Why We Rejected Medicaid Expansion

By Beacon Staff

The 63rd Montana Legislature ended last week. One issue that received a large amount of attention this session was Medicaid expansion. There have been some bills that address this topic. HB 590 was tabled in the House Human Services Committee, and two last motions to bring it to the House floor were unsuccessful. HB 623 passed the House and was so significantly changed in the Senate that the House referred it to committee when it returned. It stalled there.

Health care can bring out a lot of emotion. Everyone needs medical attention at different times in their lives, and the cost of the care can be very high. How and who pays for the costs can bring a variety of opinions. Expanding Medicaid coverage in Montana may sound good on the surface, but will it really achieve the goal of better health for low-income people?

Several nonpartisan organizations have done extensive research on Medicaid that shows it does not produce as it promises. Manhattan Institute for Policy Research has an article in its March 2012 publication. It refers to an extensive University of Virginia study that examined outcomes for 893,658 individuals undergoing major surgical operations from 2003 to 2007. The study found that Medicaid patients were 13 percent more likely to die after surgery than those with no insurance.

The reason given for this is poor quality, poor access and poor financing. Severe underpayment of doctors and hospitals, late payments, and excessive paperwork prevent many Medicaid recipients from gaining access to basic and specialist health care. This leads to significantly worse health outcomes. The Urban Institute and Heritage Foundation are two other organizations that have researched Medicaid not delivering what it promises. An online search will give you access to their reports.

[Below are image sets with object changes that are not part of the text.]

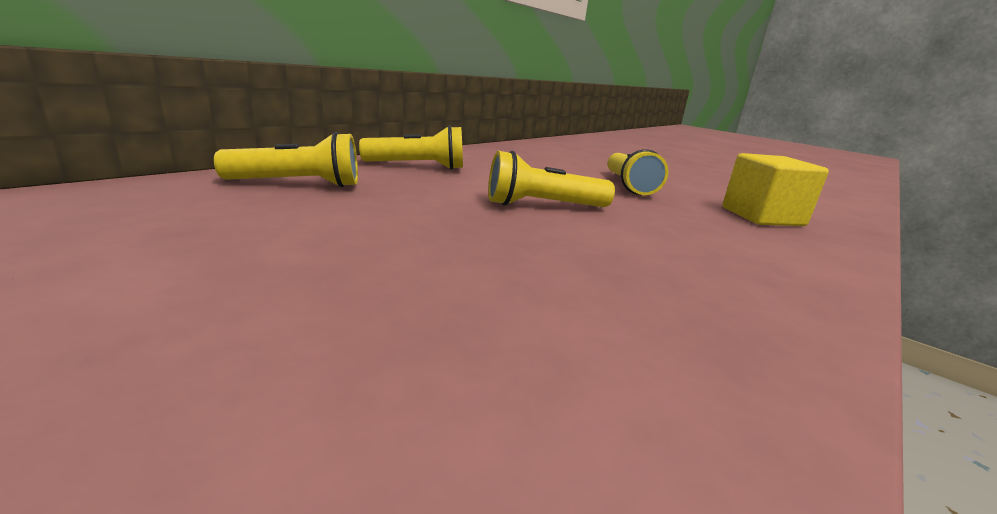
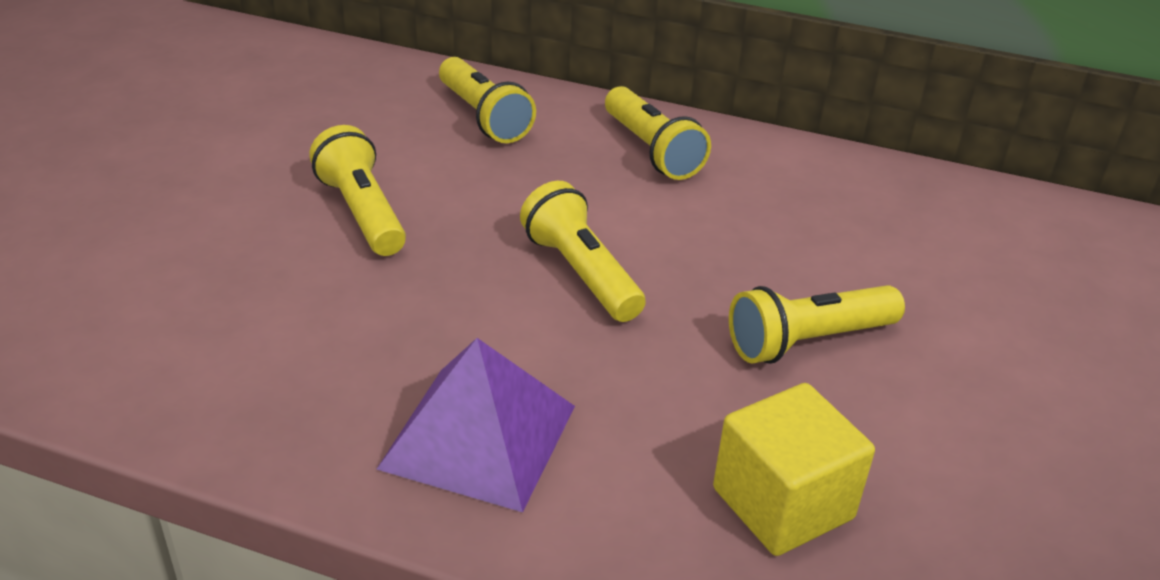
camera: 70 degrees right, 15 degrees up
(386, 247) = (362, 212): none -> yellow flashlight
(733, 268) = (479, 436): none -> purple pyramid

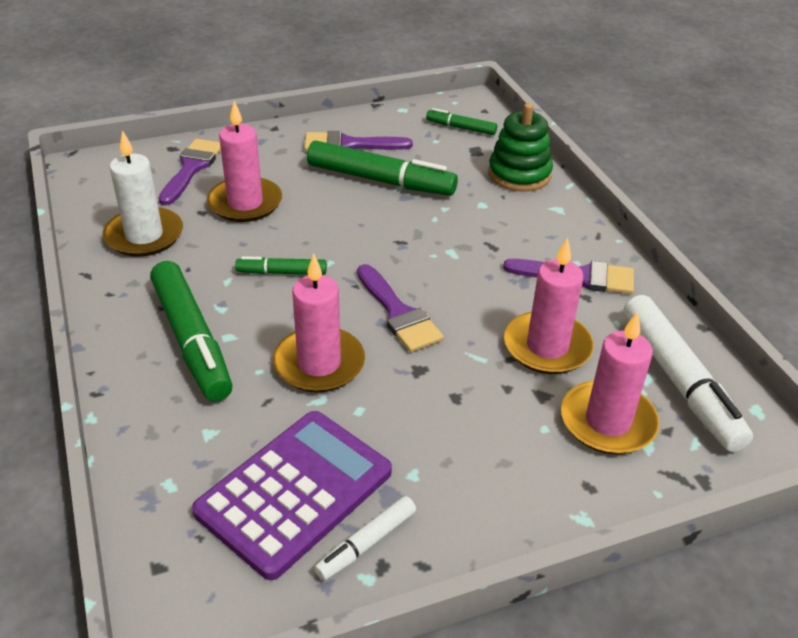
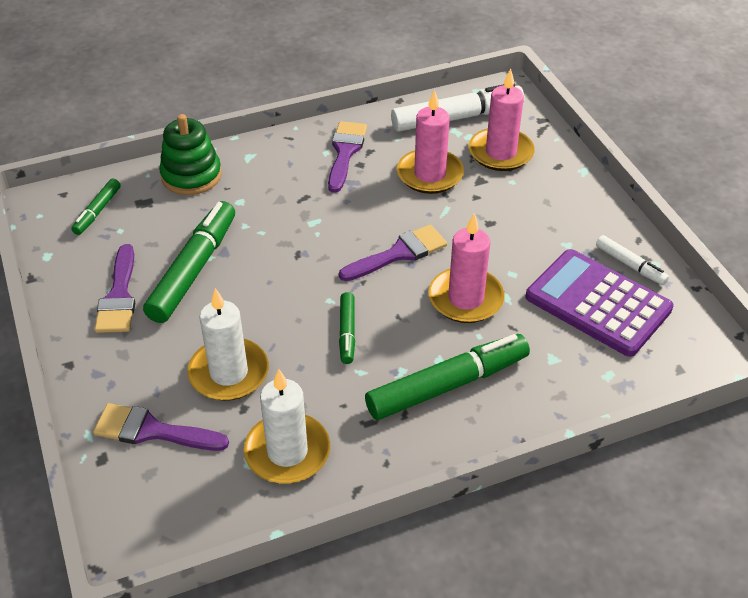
camera: 90 degrees left, 5 degrees up
(245, 203) = (229, 373): pink candle -> white candle

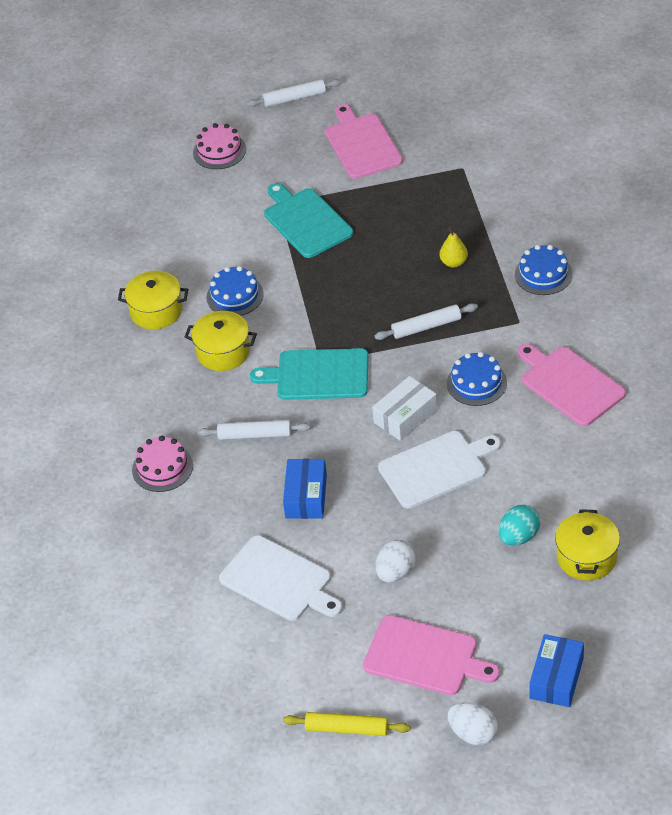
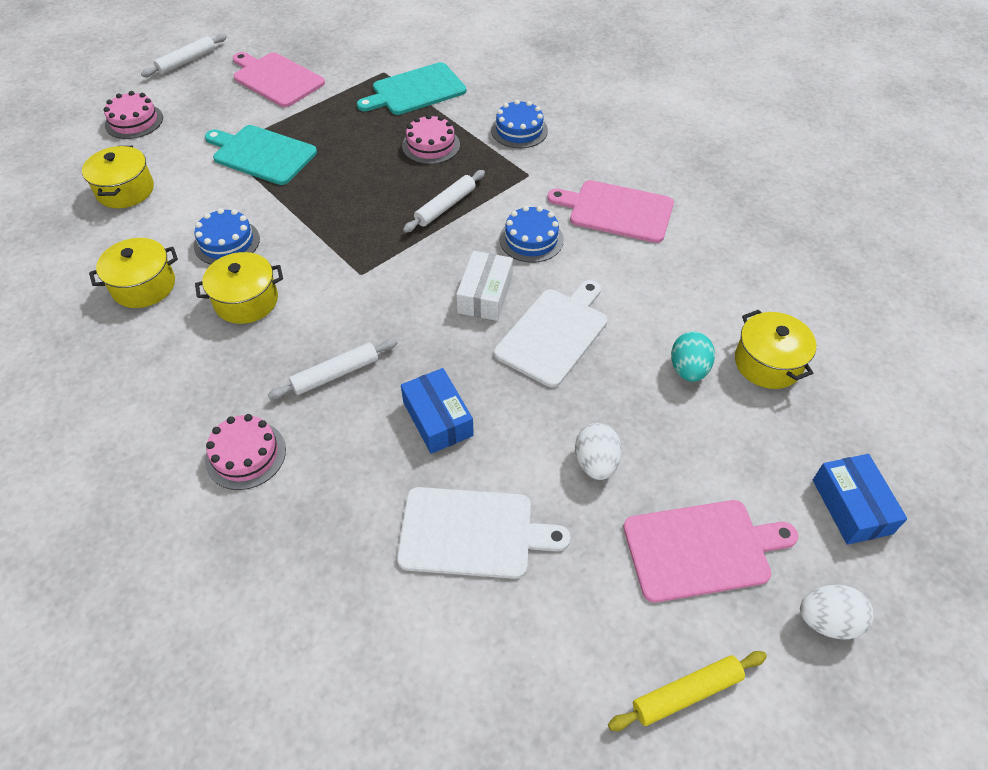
camera: 35 degrees left, 5 degrees up
(181, 219) = (125, 190): none -> yellow pot
(318, 375) = (366, 287): turquoise cutting board -> turquoise cutting board (415, 90)
(453, 262) = (431, 145): yellow pear -> pink cake

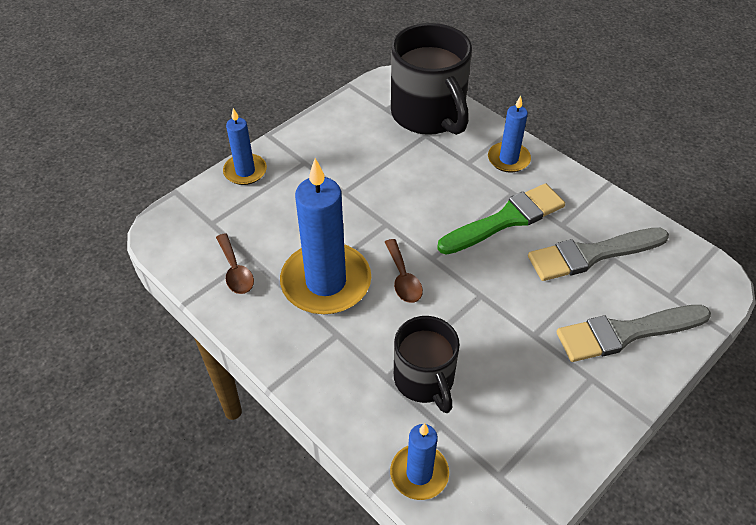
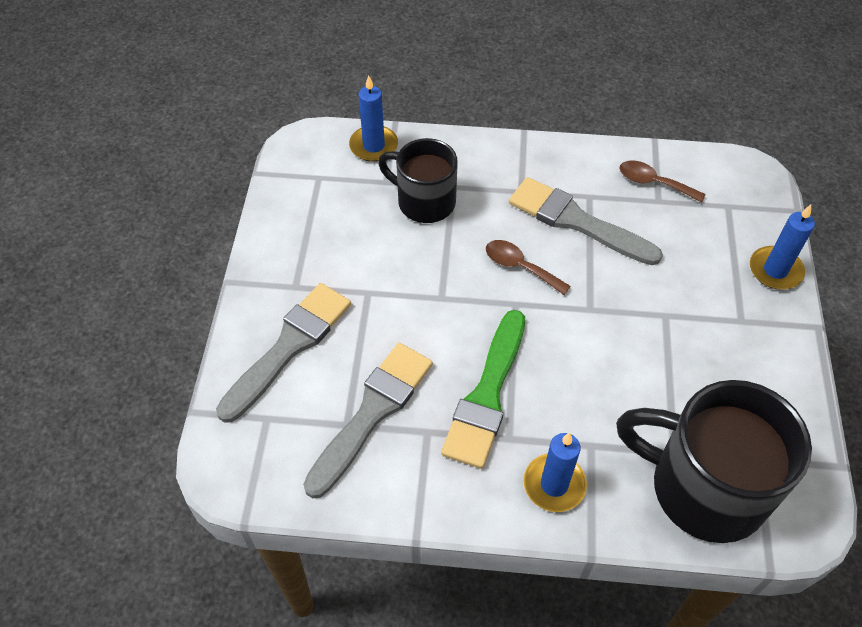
camera: 140 degrees right, 5 degrees up
(326, 282) = (576, 221): blue candle -> grey brush

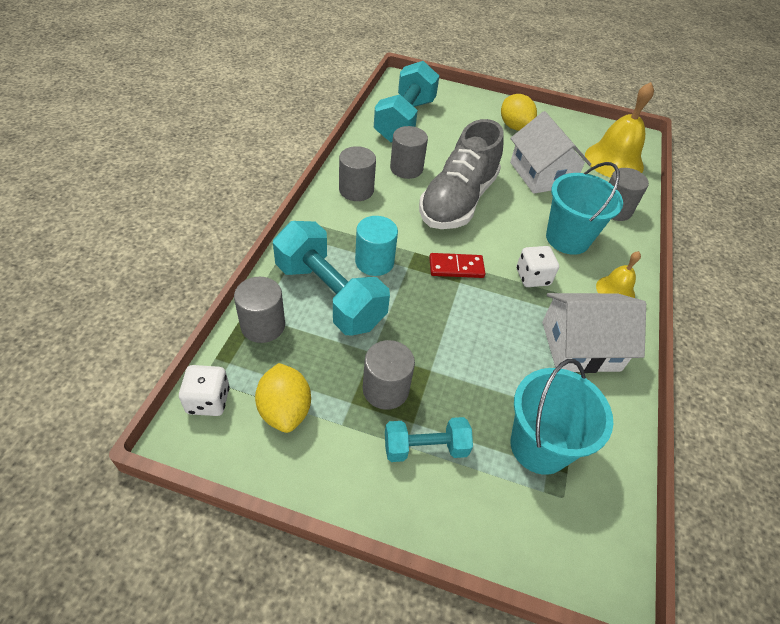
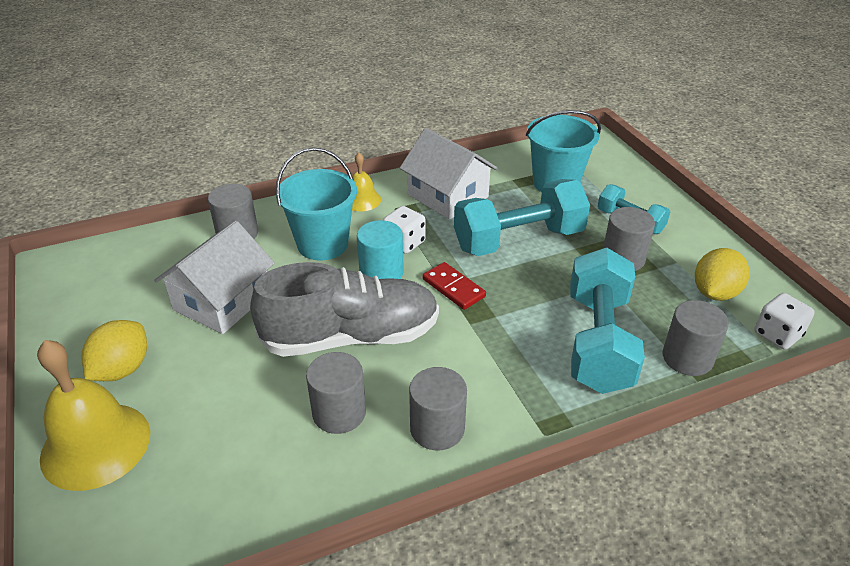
camera: 125 degrees left, 10 degrees down
(374, 262) = (520, 340): turquoise cylinder -> turquoise cylinder (381, 273)
(405, 120) = (216, 490): turquoise dumbbell -> turquoise dumbbell (518, 240)
(614, 161) = (132, 263): yellow bell -> yellow bell (96, 445)

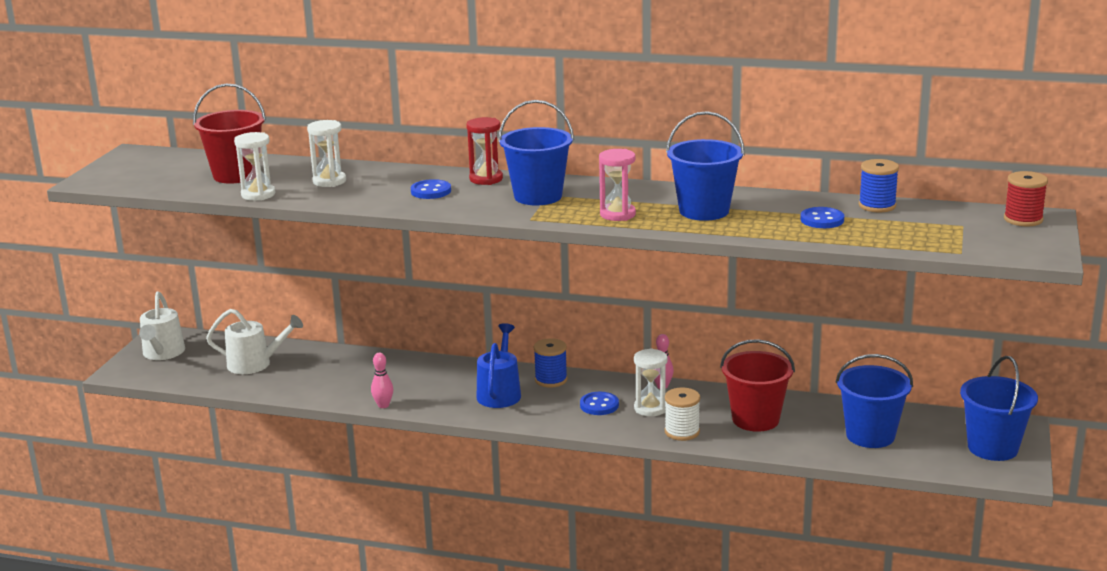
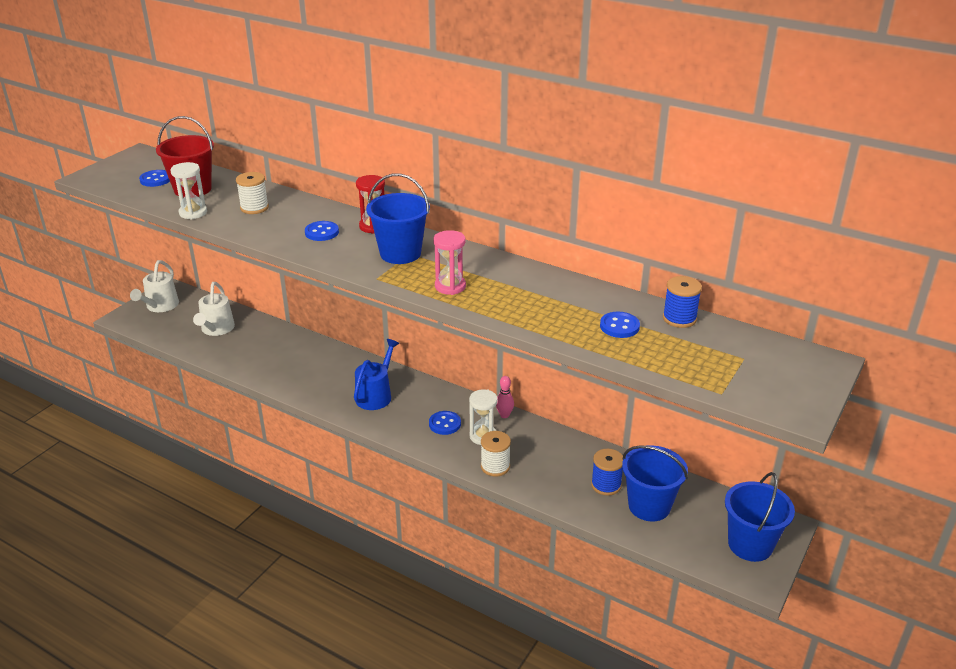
camera: 15 degrees right, 10 degrees up
(180, 172) = (156, 179): none -> blue button
(254, 364) = (216, 329): white watering can -> white watering can turned 75 degrees clockwise
(329, 181) = (254, 208): white hourglass -> white spool
(383, 405) = (284, 388): pink bowling pin -> none
(551, 380) = (421, 390): blue spool -> blue spool (606, 485)
(704, 211) = (524, 296): blue bucket -> none
(755, 419) = (561, 467): red bucket -> none
(1023, 219) = (805, 362): red spool -> none

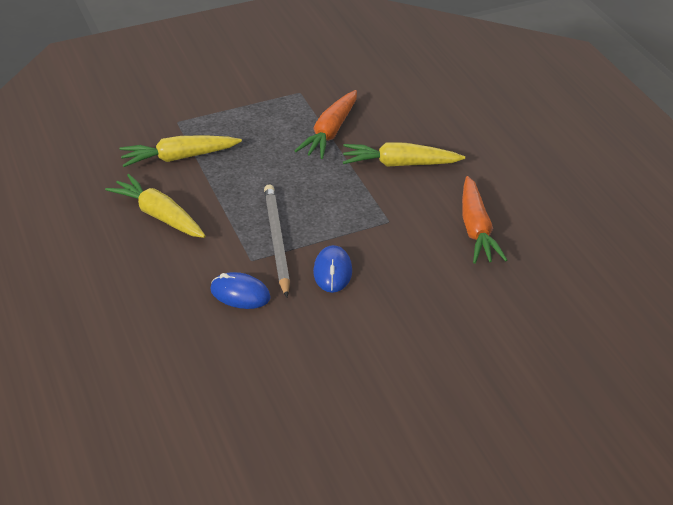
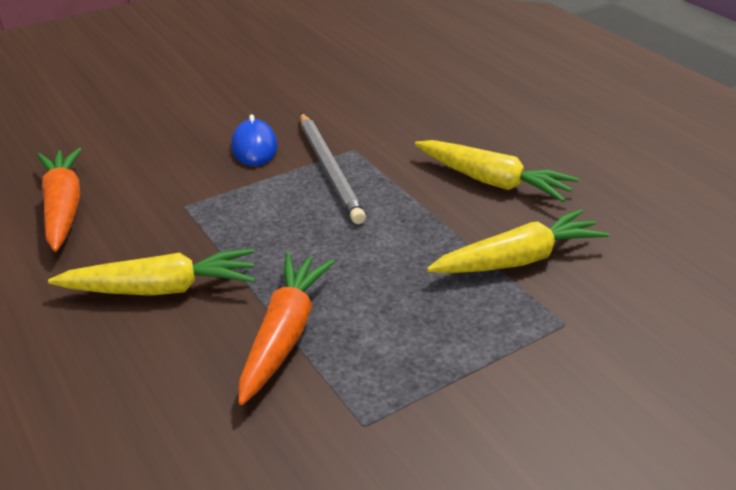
camera: 170 degrees right, 5 degrees down
(240, 294) = (354, 120): blue mouse -> none

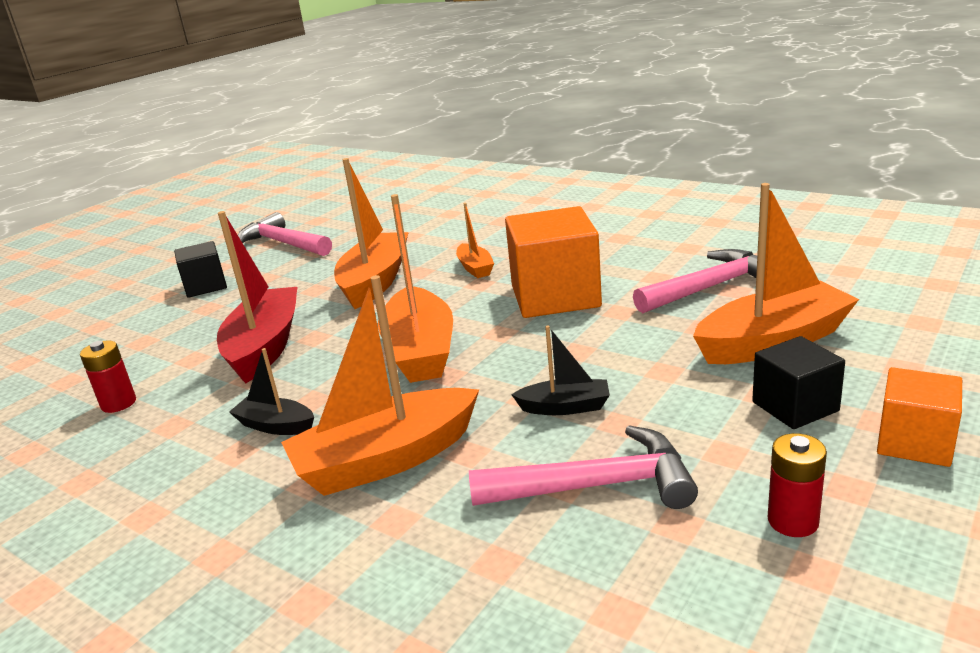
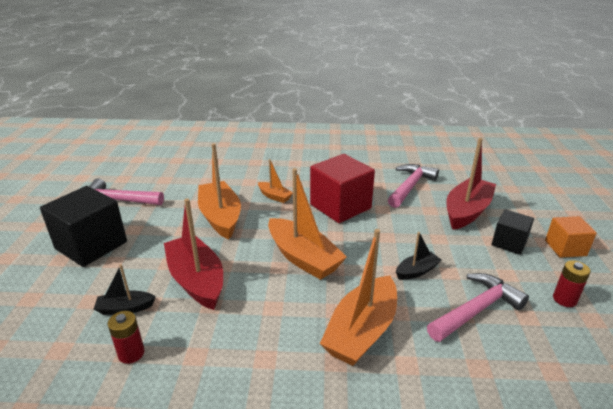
camera: 35 degrees left, 5 degrees up
(205, 286) = (91, 245): black cube -> black cube, size x1.76
(276, 426) = (270, 332): black boat -> black boat (125, 308)
(555, 296) = (340, 206): orange cube -> red cube
(773, 342) = (467, 211): orange boat -> red boat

Other issues with Medicaid revolve around funding. The federal government has offered to initially fund most of an expansion. With federal sequestration, a $16 trillion debt and borrowing more than 40 percent of what it spends, it appears that federal funding of Medicaid will not be there in the future. That would leave Montana with the responsibility of funding millions of dollars in a questionable program.

For these reasons the Legislature has rejected Medicaid expansion. HB 623 in its original version was a good alternative. It would have revised laws related to health care and health insurance. It would have established a council on health care reform, improved access to health care, established grants for people to purchase health insurance, and given incentives for doctors to locate in Montana. The Senate amended most of the content out of this bill and inserted a form of Medicaid expansion.

I have received hundreds of messages giving me an opinion on Medicaid expansion this session. By a three-to-one margin they have asked me to not expand it. Montanans want responsible use of their tax dollars, and it appears they don’t view Medicaid expansion as the prudent thing to do.

Keith Regier is a Republican representative from Kalispell.